Provided text:

◇ ◇ ◇ ◇ ◇ ◇ ◇

The construct_inputs_embeds method (lines 88-226) is the core multimodal fusion function. It:
- Delegates image/video processing to the parent Qwen3VLModel.construct_inputs_embeds
- Processes audio features by extracting relevant audio segments based on input_ranges (sub-sequences assigned to this pipeline/sequence parallel rank)
- Runs the audio encoder on collected features
- Scatters audio embeddings back into the combined input embedding tensor using masked_scatter
The audio processing logic handles complex scenarios including:
- Multiple audio segments across batch samples
- Audio features split across sub-ranges in pipeline parallel settings
- Deduplication of audio features already processed in previous sub-ranges
- Proper index tracking for feature-to-embedding mapping
The forward method (lines 228-305) handles:
- Automatic rope index computation for all modalities (image, video, audio)
- Context parallelism batch slicing
- Vision and audio feature injection on the first pipeline stage
- Fallback to standard decoder forward on non-first pipeline stages
Usage
Use this model class for training multimodal MoE models that process audio, images, and video simultaneously. It is instantiated via AutoModel using the qwen3_omni_moe model type registration.
Code Reference
Source Location
- Repository: Alibaba_ROLL
- File: mcore_adapter/src/mcore_adapter/models/qwen3_omni/modeling_qwen3_omni.py
- Lines: 1-305
Signature
@register_model("qwen3_omni_moe")

◇ ◇ ◇ ◇ ◇ ◇ ◇

What is needed: Reproduce the part of the model documentation that starts at "The construct_inputs_embeds method" and ends at "pipeline/sequence parallel rank)".

Provided material:
◇ ◇ ◇ ◇ ◇ ◇ ◇

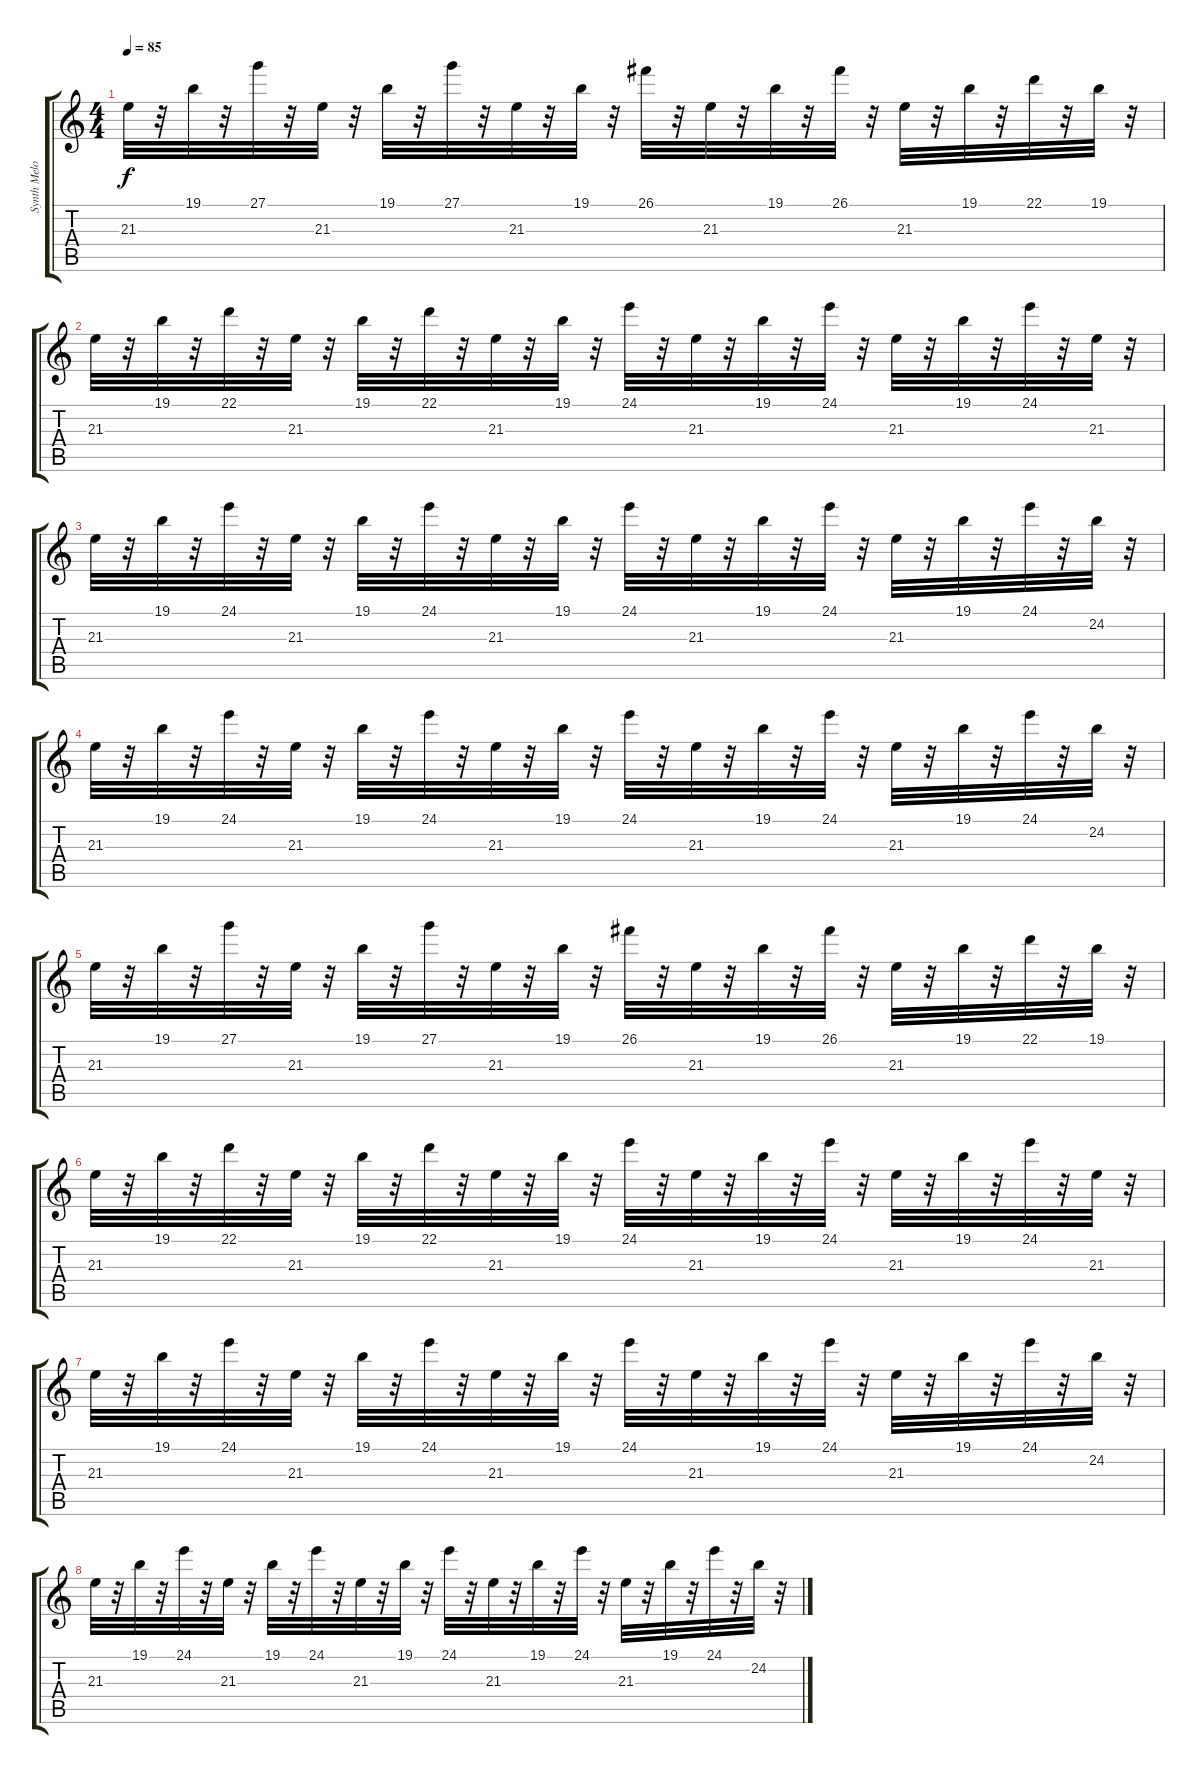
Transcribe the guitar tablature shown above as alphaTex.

◇ ◇ ◇ ◇ ◇ ◇ ◇

Task answer:
The construct_inputs_embeds method (lines 88-226) is the core multimodal fusion function. It:
- Delegates image/video processing to the parent Qwen3VLModel.construct_inputs_embeds
- Processes audio features by extracting relevant audio segments based on input_ranges (sub-sequences assigned to this pipeline/sequence parallel rank)